The heads of the GRU — Soviet military intelligence, in charge of spetsnaz, or special forces — considered special training necessary for every function — except that of leader:
A leader cannot be produced by even the best training scheme. A leader is born a leader and nobody can help him or advise him how to manage people. In this case advice offered by professors does not help; it only hinders. A professor is a man who has never been a leader and never will be, and nobody ever taught Hitler how to lead a nation. Stalin was thrown out of his theological seminary.

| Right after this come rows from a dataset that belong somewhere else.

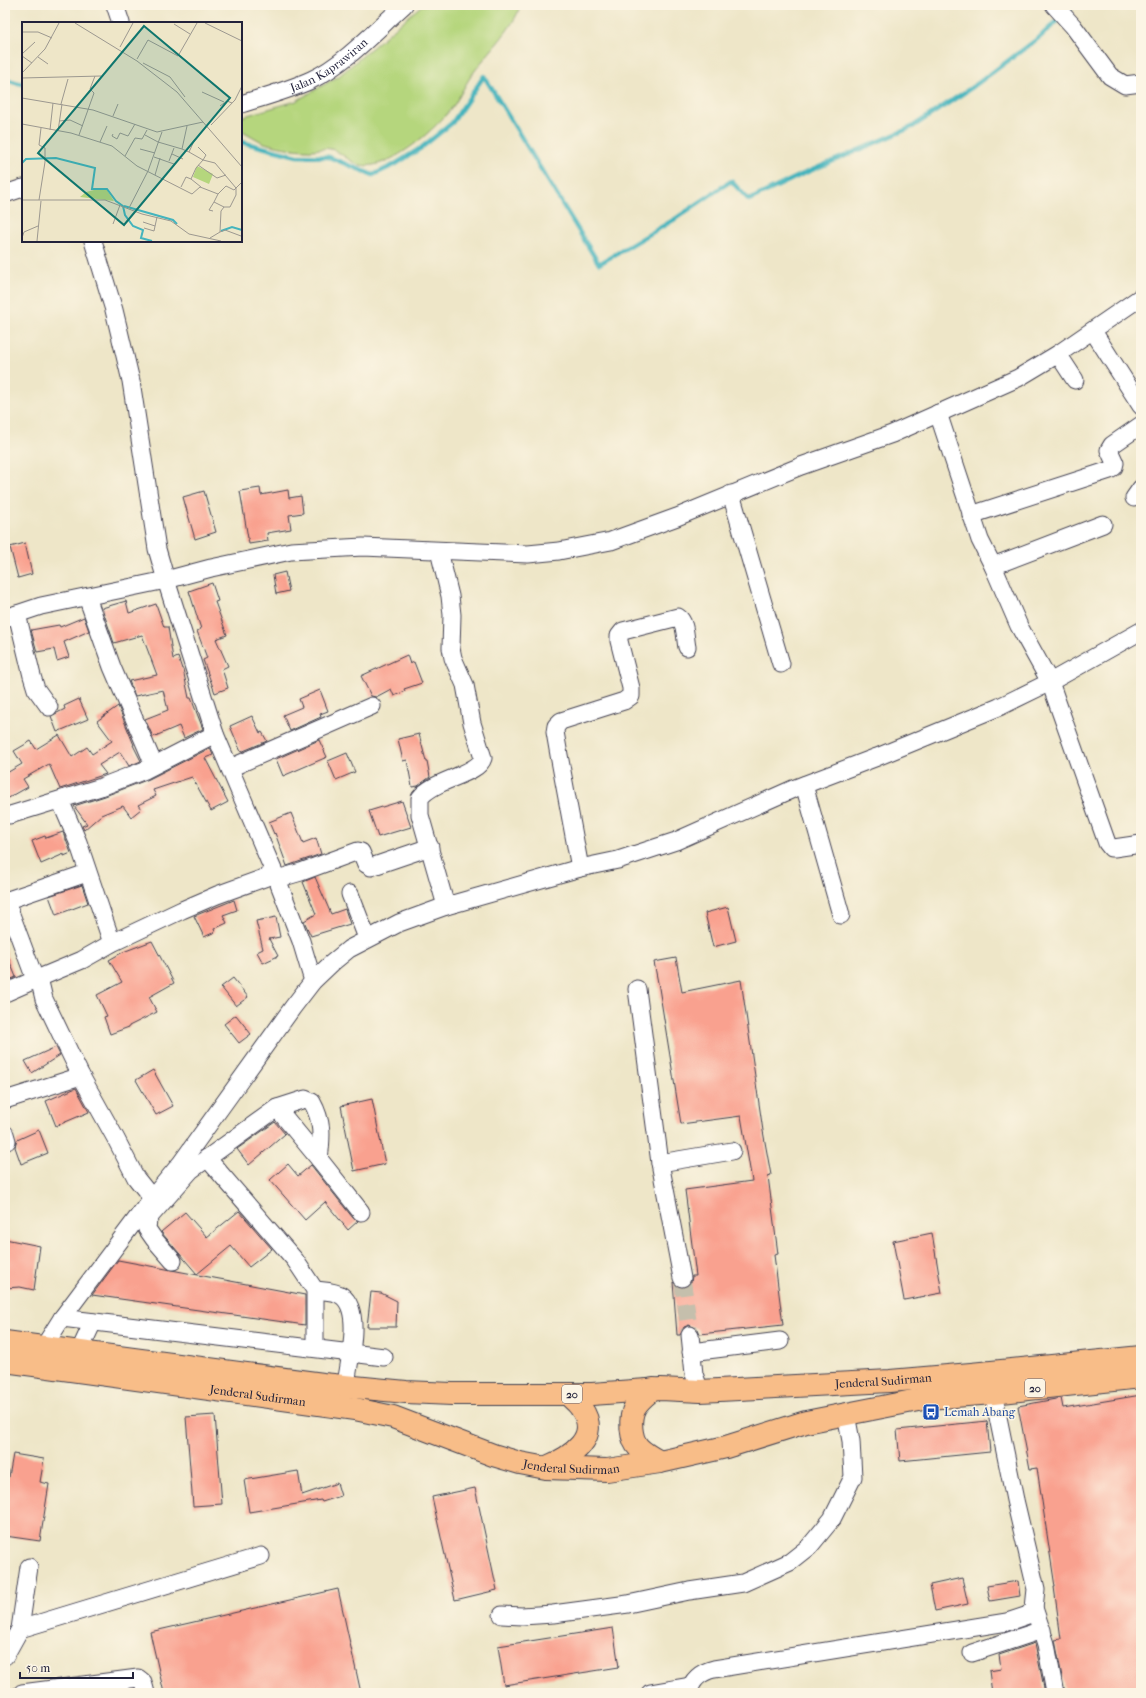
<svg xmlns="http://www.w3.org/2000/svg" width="1146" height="1698" viewBox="0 0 1146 1698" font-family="'IM FELL French Canon',serif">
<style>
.green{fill:#b5d67d;stroke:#6c7c5c}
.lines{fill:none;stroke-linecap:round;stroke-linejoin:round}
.stream{stroke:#44b4bd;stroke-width:4.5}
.building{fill:#f9a18f}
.minor-tunnel{stroke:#c5bfac;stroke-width:17;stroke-dasharray:17 8;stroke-linecap:butt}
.minor-casing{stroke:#413f50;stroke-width:19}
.highway-casing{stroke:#413f50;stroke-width:24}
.minor{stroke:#fff;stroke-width:17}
.highway{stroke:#f8bd88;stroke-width:22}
.labels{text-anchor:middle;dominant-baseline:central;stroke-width:3;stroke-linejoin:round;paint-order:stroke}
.shield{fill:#fcf5e5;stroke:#63616e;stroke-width:1}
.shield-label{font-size:11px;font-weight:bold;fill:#22223b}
.street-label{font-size:12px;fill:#22223b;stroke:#fcf5e5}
.transit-label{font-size:12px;fill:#164399;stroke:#fcf5e5;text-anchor:start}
.inset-river{fill:none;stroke:#44b4bd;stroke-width:2}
.inset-road{fill:none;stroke:#9c9890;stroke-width:1}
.view{fill:#0f766e;fill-opacity:0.15;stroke:#0f766e;stroke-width:2}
.inset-edge{fill:none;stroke:#22223b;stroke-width:2}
</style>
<rect width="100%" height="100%" fill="#fcf5e5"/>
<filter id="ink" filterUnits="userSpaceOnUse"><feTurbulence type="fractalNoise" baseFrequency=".025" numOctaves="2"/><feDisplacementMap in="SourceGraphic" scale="8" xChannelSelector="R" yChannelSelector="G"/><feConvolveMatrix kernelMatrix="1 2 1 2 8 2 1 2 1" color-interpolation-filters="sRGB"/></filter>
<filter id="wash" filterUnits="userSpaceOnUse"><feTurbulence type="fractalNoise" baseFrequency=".012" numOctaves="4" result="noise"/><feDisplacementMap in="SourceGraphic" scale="16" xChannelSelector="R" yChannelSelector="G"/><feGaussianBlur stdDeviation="0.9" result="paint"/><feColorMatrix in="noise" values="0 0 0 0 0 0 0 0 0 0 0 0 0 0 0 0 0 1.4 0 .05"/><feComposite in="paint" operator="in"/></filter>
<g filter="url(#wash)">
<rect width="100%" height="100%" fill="#eee6c8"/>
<path class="green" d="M422,5H521C513,29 489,51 474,72C466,82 461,95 454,105C438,127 389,172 360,165C349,162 340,151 331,149C323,147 314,151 307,150C295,150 272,146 262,142C255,138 248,134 241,130V117L296,101L339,76Z"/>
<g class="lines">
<g class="stream">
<polyline points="5,80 23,84"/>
<polyline points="241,142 297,156 329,157 373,175 394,165 421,148 452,123 484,76 599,264 675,219 731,181 749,200 803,174 912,127 974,86 1040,37 1074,5"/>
</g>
</g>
<g id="blocks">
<g class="building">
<polygon points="260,488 261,495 288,490 289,498 301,496 303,513 289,515 291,529 267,533 268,541 249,544 240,491"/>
<polygon points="204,491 216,532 195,539 183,497"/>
<polygon points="25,543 32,574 18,578 10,547"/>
<polygon points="285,572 289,591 276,594 273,575"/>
<polygon points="212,583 218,601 215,602 227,635 216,639 228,666 222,669 228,688 215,693 203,660 207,658 197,631 201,629 189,591"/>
<polygon points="126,601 129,613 156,604 164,627 168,627 173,659 178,657 182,669 183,669 189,698 191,698 203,729 184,738 179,726 153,737 145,719 168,710 163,690 135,696 129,681 157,675 142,635 114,643 102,608"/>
<polygon points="84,617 89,631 64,642 69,657 57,661 54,649 37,652 31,630 59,625 60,627"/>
<polygon points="407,655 410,664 414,662 422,683 404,689 405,691 394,696 391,689 376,697 371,696 361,676"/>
<polygon points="320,690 328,711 320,714 321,717 290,731 283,715 302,707 299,699"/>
<polygon points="79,699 88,719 57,732 51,716 65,709 64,706"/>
<polygon points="118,706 134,745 133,745 141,761 129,766 120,752 99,765 106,774 60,789 49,764 23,779 28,787 5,800 5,774 22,764 14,751 31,741 36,749 59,735 72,757 87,747 92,754 112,741 97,721"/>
<polygon points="252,716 260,733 262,732 267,741 241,752 230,726"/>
<polygon points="419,734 426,761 427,761 430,777 418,786 412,787 407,760 403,761 398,739"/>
<polygon points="319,740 327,757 283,776 276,759"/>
<polygon points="210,748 213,755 205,758 228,802 211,811 192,777 153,790 156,796 138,805 141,809 131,817 123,806 101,815 84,830 82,826 87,824 74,806 105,796 149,779"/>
<polygon points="347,753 355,772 336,780 328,761"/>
<polygon points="402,801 411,827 378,837 369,811"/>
<polygon points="291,813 303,843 316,838 321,854 287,866 275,833 274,834 269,822"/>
<polygon points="63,832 71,853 64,856 64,854 41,864 32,841 45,836 46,838"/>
<polygon points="315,877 331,914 345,909 350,924 311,936 304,921 316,914 303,882"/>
<polygon points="82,885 88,903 56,915 49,896"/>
<polygon points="234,900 237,910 223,915 227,923 214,929 215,932 204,937 194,916"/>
<polygon points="728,907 736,941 713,947 705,913"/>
<polygon points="276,917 280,937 269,939 278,956 263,963 257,952 263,949 256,921"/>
<polygon points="152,941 174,983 149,997 157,1012 129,1026 129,1027 110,1034 104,1017 107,1016 97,995 122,982 109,960 123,952"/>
<polygon points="5,950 16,977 5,982"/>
<polygon points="676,958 682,992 741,980 763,1131 771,1175 768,1176 778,1254 774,1255 783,1325 700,1334 698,1329 689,1325 684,1327 680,1335 677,1335 673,1282 678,1287 684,1288 691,1282 692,1276 696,1276 685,1190 752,1181 741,1116 681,1124 659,988 654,962"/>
<polygon points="233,978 248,997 236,1006 221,987"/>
<polygon points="236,1015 251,1034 239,1043 224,1024"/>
<polygon points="56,1047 60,1055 32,1073 25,1061"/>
<polygon points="153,1070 173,1106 156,1115 136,1080"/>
<polygon points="76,1088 89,1112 56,1126 46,1101"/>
<polygon points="372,1099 385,1164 354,1171 341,1106"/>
<polygon points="275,1122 285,1134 249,1165 237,1149"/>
<polygon points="39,1130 48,1153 21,1164 15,1147 17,1140"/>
<polygon points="288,1164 298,1176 311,1165 353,1218 358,1221 348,1230 325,1202 305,1220 270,1180"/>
<polygon points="239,1211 272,1249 249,1267 231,1246 197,1274 161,1232 185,1212 207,1237"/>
<polygon points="932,1233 942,1293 904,1300 893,1241"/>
<polygon points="5,1239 40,1246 34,1290 20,1287 5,1288"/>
<polygon points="118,1260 305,1295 305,1325 92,1295"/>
<polygon points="371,1292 381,1293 397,1301 396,1327 367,1327"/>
<polygon points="1141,1395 1141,1693 1065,1693 1055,1640 1061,1639 1054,1587 1055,1587 1037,1468 1030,1469 1018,1406 1061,1398 1063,1408"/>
<polygon points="215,1415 222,1504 193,1506 186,1417"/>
<polygon points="987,1421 990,1452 900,1461 897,1430"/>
<polygon points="13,1454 44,1459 40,1482 49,1484 40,1541 5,1536 5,1477 9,1477"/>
<polygon points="298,1471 302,1495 337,1483 341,1496 322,1502 321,1500 249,1512 244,1480"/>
<polygon points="475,1488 497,1590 455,1600 432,1497"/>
<polygon points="962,1578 968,1604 935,1611 930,1585"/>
<polygon points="1018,1581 1020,1596 990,1601 987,1586"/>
<polygon points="338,1589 361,1693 164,1693 150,1632"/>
<polygon points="613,1628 619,1667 504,1685 498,1646"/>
<polygon points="1035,1643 1045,1693 992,1693 989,1671 1001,1669 999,1655"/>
</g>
</g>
</g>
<g filter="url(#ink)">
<use href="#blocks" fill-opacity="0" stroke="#413f50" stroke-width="1"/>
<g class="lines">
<polyline class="minor-tunnel" points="682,1278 690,1335"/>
<g class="minor-casing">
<g id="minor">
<polyline points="115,5 121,23"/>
<polyline points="1054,5 1073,26 1110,76 1125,85 1141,83"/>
<path id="s1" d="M241,104C264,97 289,90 311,80C345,64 376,30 404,5"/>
<polyline points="5,194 23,188"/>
<polyline points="93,241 114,310 131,381 157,549 166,580 215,734 277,879 301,941 313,981"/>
<polyline points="1093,331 1141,406"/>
<polyline points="1058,354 1075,380"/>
<polyline points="938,413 980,540 993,566 1019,626 1050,682 1107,843 1111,848 1114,848 1141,844"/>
<polyline points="731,494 781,664"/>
<polyline points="1134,498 1141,488"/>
<polyline points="971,515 1110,470 1114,467 1115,463 1109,450 1112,445 1141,425"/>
<path d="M439,551L450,596L452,615L451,648L453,658L465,685L472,723L483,758C478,775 434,779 420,798V815L446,906"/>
<polyline points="993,566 1103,524"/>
<polyline points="87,597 112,667 154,765"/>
<polyline points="17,614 32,676 36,689 49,707"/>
<polyline points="5,618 41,606 166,580 211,568 291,551 363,547 528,554 559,551 611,541 677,517 801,466 892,434 1018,378 1058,354 1141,297"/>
<polyline points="230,768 372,706"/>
<polyline points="804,785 841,915"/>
<polyline points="60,800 78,842 112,943"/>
<polyline points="10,815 101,787 145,770 215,734"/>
<path d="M580,868L559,755L555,732L556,726L561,721L624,701L631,696V688L619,641V636L623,631L678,617C686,622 685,639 687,647"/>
<polyline points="277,879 301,872 358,851 361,852 366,864 371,867 430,847"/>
<polyline points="350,894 367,938"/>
<polyline points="5,901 87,873"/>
<polyline points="6,901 35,979"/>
<polyline points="637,989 660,1163 682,1278"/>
<polyline points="5,993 39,978"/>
<polyline points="5,1100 81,1076"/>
<polyline points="277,1108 319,1159 361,1212"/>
<polyline points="5,1134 7,1141"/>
<polyline points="207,1158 295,1260 315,1290 315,1348"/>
<polyline points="660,1163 732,1151"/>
<polyline points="152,1198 136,1178 116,1139 81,1076 44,999 39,978 82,960 112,943 182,910 217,895 275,874"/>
<path d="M173,1261L154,1239L147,1229L148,1219L153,1213L191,1170L277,1108L305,1099L312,1102C323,1122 322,1136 319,1159"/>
<path d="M315,1290C323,1291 335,1291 342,1296C363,1312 348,1363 346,1386"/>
<polyline points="62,1318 384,1357"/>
<polyline points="690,1335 694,1374 700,1391"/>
<polyline points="43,1348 62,1318 152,1198 181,1163 293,1007 313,981 332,963 349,949 399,923 446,906 580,868 618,860 676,841 793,789 877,757 999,707 1050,682 1141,631"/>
<polyline points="79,1352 93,1322"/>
<polyline points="691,1352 780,1341"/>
<polyline points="1034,1608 1046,1644 1055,1693"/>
<polyline points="502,1615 522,1616 553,1614 628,1604 689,1591 743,1583 790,1562 809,1547 832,1519 853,1477 851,1441 846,1414"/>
<polyline points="20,1629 261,1556"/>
<polyline points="972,1653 1042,1630"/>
<polyline points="5,1656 20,1629 29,1567"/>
<polyline points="22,1693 138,1678 143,1682 146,1693"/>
<polyline points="650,1693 690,1686"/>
<path d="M689,1693C691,1680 701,1672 714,1669L1007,1622L1028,1615L1034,1608L1036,1589L1015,1500L993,1393"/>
</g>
</g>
<g class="highway-casing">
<g id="highway">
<path id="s2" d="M5,1342L323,1384L406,1392L452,1394H592L661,1389L700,1391L890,1381L971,1374L1141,1357"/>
<path id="s3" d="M5,1361L355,1409L393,1417L493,1455L520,1463L546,1468L607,1470L660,1462L726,1447L806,1422L928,1398L993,1393L1141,1377"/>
<path d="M653,1389C646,1395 640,1399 635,1407C629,1418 630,1439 639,1448C645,1454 653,1458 660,1462"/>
<path d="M547,1467C571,1457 602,1437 581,1408C578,1403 572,1399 568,1394"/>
</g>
</g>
<use href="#minor" class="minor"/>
<use href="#highway" class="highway"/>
</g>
</g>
<defs>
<g id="bus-square" transform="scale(0.9)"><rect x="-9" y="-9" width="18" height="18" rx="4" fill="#1a4fb4" stroke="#fcf5e5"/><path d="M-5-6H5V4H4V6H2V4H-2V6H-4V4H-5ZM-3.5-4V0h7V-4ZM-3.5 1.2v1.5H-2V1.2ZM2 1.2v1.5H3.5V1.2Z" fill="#fff"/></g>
</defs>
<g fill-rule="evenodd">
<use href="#bus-square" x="931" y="1412"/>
</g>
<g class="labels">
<g class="shield">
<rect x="1025" y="1379" width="20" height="18" rx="3"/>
<rect x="562" y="1385" width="20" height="18" rx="3"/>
</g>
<g class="shield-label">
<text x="1035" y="1388">20</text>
<text x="572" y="1394">20</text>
</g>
<g class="street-label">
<text stroke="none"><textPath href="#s1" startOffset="97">Jalan Kaprawiran</textPath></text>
<text stroke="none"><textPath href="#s2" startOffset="882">Jenderal Sudirman</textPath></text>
<text stroke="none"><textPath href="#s3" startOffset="255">Jenderal Sudirman</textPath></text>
<text stroke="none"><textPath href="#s3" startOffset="579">Jenderal Sudirman</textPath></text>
</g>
<g class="transit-label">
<text x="944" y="1412">Lemah Abang</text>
</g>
</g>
<g transform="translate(22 22)">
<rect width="220" height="220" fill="#eee6c8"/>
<path d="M175,144L191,152L187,162L171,155ZM80,166L85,168L92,179L58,175L64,170Z" fill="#b5d67d"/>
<path class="inset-river" d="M0,141L4,137L34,136L73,146L70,167H85L94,179L101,184L103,193L111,204L121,208L119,216L130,219M102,184L151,198L155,202M199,209L210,205L220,208"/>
<path class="inset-road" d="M53,1L115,39L155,70L220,145M183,1L220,19M152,2L168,12M0,10H16L30,16M98,25L111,1M0,32L13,20M0,34L10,41M16,35L26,42M115,37L126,18L156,34L175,1M121,41L148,55L163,75M0,51L23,27L37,1M0,56L79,54M180,70L202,80M0,76L71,88L135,110L181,100M39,82L46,57M198,84L205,79L210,81M91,94L96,82M37,99L48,98L61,104M0,102L49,111L90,124L115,144L170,172L178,165L196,172L204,164L212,168L220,160M189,103L213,78L220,64M28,108L31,81M36,109L40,82M91,112L90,114L95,117L98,111L106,114L113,102M57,113L72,71L68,67L73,54M123,113L136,120M78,120L85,104M136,120L160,127L165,104M118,127L133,131M160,127L167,130L173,117M167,130L181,138L184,133L176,125M150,132L161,137M103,134L113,116L120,117L125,108M132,135L152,142M147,139L152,126M176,143L195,156L204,153M133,153L138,136M159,165L164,155L169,157M179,165L169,157L174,146L181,138L193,141L214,166V173L208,185H202M0,178H83L120,192L149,199L167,212L199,219M17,178L23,140V126L17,123L19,106M107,186L126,149L140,110M191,189L187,188L192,180M121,200L133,204M91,202L98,183M122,206L132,209L135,195M198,210L203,208L219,214M0,216L2,210L16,204M188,216L198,210L199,189L202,185L192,180L196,172M15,219L19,179"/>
<path class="view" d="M122,4L208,76L102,203L16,131Z"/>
<rect width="220" height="220" class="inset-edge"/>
</g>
<rect width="1146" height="1698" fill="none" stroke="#fcf5e5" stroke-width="20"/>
<path d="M20 1672v6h113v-6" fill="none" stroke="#22223b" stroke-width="2"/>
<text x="26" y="1672" font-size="12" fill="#22223b" stroke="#fcf5e5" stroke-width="3" paint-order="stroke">50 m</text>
</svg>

Marshal Georgi Zhukov, the outstanding military leader of the Second World War, had a million men, and often several million, under his direct command practically throughout the war. Of all the generals and marshals at his level he was the only one who did not suffer a single defeat in battle. Yet he had no real military education. He did not graduate from a military school to become a junior officer; he did not graduate from a military academy to become a senior officer; and he did not graduate from the Academy of General Staff to become a general and later a marshal. But he became one just the same.
There was Khalkhin-Gol, Yelnya, the counter-offensive before Moscow, Stalingrad, the lifting of the Leningrad blockade, Kursk, the crossing of the Dnieper, the Belorussian operation, and the Vistula-Oder and Berlin operations. What need had he of education? What could the professors teach him?